At the tender age of 12, I made a startling discovery: I could check out Stephen King books from the library. Perhaps the librarian was fooled by my maturing breasts, but my parents were hip to the fact that King did not write for a preteen reader, so I hid the books under my bed. When not devouring them under the covers, my heart pounding, the fear of getting caught was almost as scary as the nightmarish images King’s words conjured in my immature mind.
The Creepshow: A Tribute to Stephen King is the twisted brainchild of artists Jeremy Montoya, Jon Sanchez and P.Nut, and it offers a chance to delight in all kinds of nightmarish images. The trio count themselves fans of King, though admittedly the celluloid creations more than the written works in some cases. Describing the show modestly as “a collection of friends that P.Nut got together,” Sanchez says everything—the artists, the art, the venue—came together almost supernaturally, down to the lucky Friday the 13th opening.
Montoya’s contributions to The Creepshow include a silkscreen film poster for Pet Sematary complete with eerily glowing reanimated cat eyes. His connection to the film goes back to his childhood. “My parents didn’t take us to too many movies,” he says, “but the movie I remember most was Pet Sematary.” Montoya’s mother, eager to see the film, bribed him and his younger brother with candy on the condition they stay under a blanket. Montoya didn’t stay under the blanket.
Stanley Kubrick’s The Shining is admittedly King’s least favorite adaptation. Sure, Kubrick changed the ending and the focus of the story, the dirty rat. But in all seriousness, have you seen the film? The Shining was a good book, but Kubrick made a masterpiece of terror. Nicole Riner’s giclée print, “Overlook Hotel,” gives a subtle nod to which version she prefers: The hexagon pattern and border repeating “All work and no play makes Jack a dull boy” are details exclusive to Kubrick’s film. Augustine Romero’s oil “Redrum” lays the creepiness on thick with REDRUM scrawled in crayon below a portrait of the two little girls inviting Danny to play with them—forever and ever and ever.
And, of course, Pennywise. Shudder. As terrifying clowns go, IT’s Pennywise has to be the most terrifying. Even without the razor-sharp teeth bared, Pennywise is “everything you ever were afraid of.” Amy Saenz has two takes on Pennywise: “IT with Balloons” packs a lot of creep into a small image, but “IT Teeth” leaps off the canvas into your nightmares. Without showing the dreaded clown, Santi Rivera’s “They All Float Down Here” recalls Georgie’s encounter with Pennywise at the storm drain, the gloss of the paint reminiscent of the rain and, presumably, Georgie’s tears as he is ensnared by Pennywise. Oh yes, we all float down there.

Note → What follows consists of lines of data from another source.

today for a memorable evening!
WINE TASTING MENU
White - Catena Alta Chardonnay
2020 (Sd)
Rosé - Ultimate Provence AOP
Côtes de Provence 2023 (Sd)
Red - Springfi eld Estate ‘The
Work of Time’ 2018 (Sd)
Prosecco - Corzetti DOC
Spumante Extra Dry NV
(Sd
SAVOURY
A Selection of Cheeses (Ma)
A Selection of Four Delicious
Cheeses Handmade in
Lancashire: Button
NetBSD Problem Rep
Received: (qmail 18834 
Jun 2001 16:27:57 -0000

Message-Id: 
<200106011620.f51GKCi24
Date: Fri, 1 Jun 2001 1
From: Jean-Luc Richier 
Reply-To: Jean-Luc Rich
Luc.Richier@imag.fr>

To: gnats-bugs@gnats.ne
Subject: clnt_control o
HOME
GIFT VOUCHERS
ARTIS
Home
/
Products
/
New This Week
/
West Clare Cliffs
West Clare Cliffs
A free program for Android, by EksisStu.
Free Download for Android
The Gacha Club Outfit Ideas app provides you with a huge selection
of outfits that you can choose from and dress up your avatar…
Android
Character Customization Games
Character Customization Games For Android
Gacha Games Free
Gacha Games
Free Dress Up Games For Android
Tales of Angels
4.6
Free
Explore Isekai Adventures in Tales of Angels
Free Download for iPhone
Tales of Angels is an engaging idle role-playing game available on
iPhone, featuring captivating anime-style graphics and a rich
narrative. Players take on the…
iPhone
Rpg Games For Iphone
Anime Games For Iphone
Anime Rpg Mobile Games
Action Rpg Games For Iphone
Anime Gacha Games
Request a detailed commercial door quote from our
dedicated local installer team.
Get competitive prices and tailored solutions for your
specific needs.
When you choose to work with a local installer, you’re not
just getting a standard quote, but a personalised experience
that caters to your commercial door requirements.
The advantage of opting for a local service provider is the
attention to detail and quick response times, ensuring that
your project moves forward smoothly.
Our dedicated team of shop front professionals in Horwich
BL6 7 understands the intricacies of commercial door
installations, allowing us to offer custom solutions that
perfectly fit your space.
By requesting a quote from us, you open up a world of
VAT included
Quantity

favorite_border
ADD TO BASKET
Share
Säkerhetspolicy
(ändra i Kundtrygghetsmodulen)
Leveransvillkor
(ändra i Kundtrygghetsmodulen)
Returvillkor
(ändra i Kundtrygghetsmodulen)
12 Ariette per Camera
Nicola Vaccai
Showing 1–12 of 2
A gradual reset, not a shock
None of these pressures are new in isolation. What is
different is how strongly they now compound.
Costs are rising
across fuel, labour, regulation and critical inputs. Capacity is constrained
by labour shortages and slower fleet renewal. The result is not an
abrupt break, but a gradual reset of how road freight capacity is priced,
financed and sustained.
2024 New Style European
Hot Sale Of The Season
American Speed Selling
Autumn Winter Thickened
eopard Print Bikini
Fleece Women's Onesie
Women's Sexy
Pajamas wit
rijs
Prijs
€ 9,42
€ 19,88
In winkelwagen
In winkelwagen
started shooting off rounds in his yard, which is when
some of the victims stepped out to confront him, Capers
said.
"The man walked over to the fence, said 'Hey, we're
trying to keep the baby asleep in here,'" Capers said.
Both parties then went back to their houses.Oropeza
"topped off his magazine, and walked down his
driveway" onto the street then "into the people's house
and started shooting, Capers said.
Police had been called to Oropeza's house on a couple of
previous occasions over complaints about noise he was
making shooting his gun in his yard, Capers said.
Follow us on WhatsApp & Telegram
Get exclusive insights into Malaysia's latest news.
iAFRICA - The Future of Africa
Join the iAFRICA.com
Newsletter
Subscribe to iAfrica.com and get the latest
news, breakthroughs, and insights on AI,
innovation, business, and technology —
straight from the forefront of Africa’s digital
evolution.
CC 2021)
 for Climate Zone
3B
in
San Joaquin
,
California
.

Can’t get enough of the King? The love continues later this month at the Guild Cinema. The Alibi Midnight Movie Madness Stephen King X-mas Special Maximum Overdrive and Pet Sematary double feature runs Friday and Saturday, Dec. 27-28. With two films for one price, you’ll have funds left over to pick up Sanchez’ and Montoya’s corresponding posters, available at both shows.
The Creepshow runs through Jan. 17 and closes that night with a party at 6pm, one last chance to revel in the onslaught of horror this show provides. Let the sanguinary warmth keep you in its embrace during the cold, dark winter months.